For years, it seems that the only way to resolve economic crises is by central banks issuing new liquidity. However, this continuous creation of money “out of thin air” has negative ethical implications. It damages individuals and social cooperation.
For years, the worlds of communications, politics and finance have been working in unison to propose an economic model that bases its solidity and health on heavy central bank interventions. The aim of this model is to flood economies with ever readily-available liquidity. It is, therefore, fair to consider its ethical aspects and the impact this financial model has on the economy according to the Social Doctrine of the Church. The Catholic social magisterium says the economy is none other than the social cooperation between persons, each with his own intrinsic dignity, to achieve material ends.
To begin such a reflection it is worth noting that reasoning about monetary issues presents an inherent difficulty. This is so, since money is simultaneously a measure of value (“a unit of account”) and a means of exchange. Money, therefore, is both a unit of measure of the value a good has as well as an instrument of estimation in that it is an asset by which other goods are appraised and exchanged.
┄┄┄┄┄┄┄┄┄┄┄┄┄┄┄┄┄┄┄┄
- _Problems and tasks_:
1. For each statement, say whether it agrees with the passage on central bank money creation, answering yes or no and quoting the deciding words of the passage: (a) Money serves both as a measure of value and as a means of exchange. (b) The economic model described aims to restrict the liquidity available to economies. (c) Continuously creating money harms individuals and social cooperation.
2. Restate word for word the stretch of the passage on central bank money creation from "For years, it" through "achieve material ends.".

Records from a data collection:
┄┄┄┄┄┄┄┄┄┄┄┄┄┄┄┄┄┄┄┄
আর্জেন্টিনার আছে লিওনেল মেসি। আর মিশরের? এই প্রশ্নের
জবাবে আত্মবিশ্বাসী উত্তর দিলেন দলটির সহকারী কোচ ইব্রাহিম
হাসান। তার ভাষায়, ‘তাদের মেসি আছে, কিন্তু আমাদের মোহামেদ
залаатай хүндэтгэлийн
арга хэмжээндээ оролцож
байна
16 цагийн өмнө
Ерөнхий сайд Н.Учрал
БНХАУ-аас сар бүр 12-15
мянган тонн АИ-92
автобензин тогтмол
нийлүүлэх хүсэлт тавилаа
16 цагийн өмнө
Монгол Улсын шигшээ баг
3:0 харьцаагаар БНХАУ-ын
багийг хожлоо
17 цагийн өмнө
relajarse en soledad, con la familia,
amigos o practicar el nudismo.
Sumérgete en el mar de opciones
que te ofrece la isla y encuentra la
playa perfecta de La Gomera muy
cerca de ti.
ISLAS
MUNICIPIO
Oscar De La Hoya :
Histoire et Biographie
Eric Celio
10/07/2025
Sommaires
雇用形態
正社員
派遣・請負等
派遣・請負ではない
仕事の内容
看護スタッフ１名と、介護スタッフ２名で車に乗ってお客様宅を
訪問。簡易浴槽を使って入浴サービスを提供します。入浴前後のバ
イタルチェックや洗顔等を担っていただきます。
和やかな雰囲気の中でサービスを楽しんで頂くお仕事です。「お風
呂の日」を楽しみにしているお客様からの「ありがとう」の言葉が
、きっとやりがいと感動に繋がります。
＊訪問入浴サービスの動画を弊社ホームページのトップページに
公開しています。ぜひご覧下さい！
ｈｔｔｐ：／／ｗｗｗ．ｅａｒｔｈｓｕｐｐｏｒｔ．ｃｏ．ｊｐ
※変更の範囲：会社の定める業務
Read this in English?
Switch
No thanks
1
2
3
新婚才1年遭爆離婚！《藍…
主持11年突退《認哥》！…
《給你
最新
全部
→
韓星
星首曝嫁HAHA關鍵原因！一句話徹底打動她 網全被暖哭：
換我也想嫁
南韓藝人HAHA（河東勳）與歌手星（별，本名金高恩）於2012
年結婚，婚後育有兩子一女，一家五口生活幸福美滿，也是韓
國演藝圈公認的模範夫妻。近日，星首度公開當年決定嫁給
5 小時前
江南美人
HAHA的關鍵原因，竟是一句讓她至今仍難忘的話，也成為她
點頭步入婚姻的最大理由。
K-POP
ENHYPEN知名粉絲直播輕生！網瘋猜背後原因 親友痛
┄┄┄┄┄┄┄┄┄┄┄┄┄┄┄┄┄┄┄┄
- _Expected results_:
1.
(a) Yes: "money is simultaneously a measure of value (“a unit of account”) and a means of exchange."
(b) No: "The aim of this model is to flood economies with ever readily-available liquidity."
(c) Yes: "It damages individuals and social cooperation."

2.
For years, it seems that the only way to resolve economic crises is by central banks issuing new liquidity. However, this continuous creation of money “out of thin air” has negative ethical implications. It damages individuals and social cooperation.
For years, the worlds of communications, politics and finance have been working in unison to propose an economic model that bases its solidity and health on heavy central bank interventions. The aim of this model is to flood economies with ever readily-available liquidity. It is, therefore, fair to consider its ethical aspects and the impact this financial model has on the economy according to the Social Doctrine of the Church. The Catholic social magisterium says the economy is none other than the social cooperation between persons, each with his own intrinsic dignity, to achieve material ends.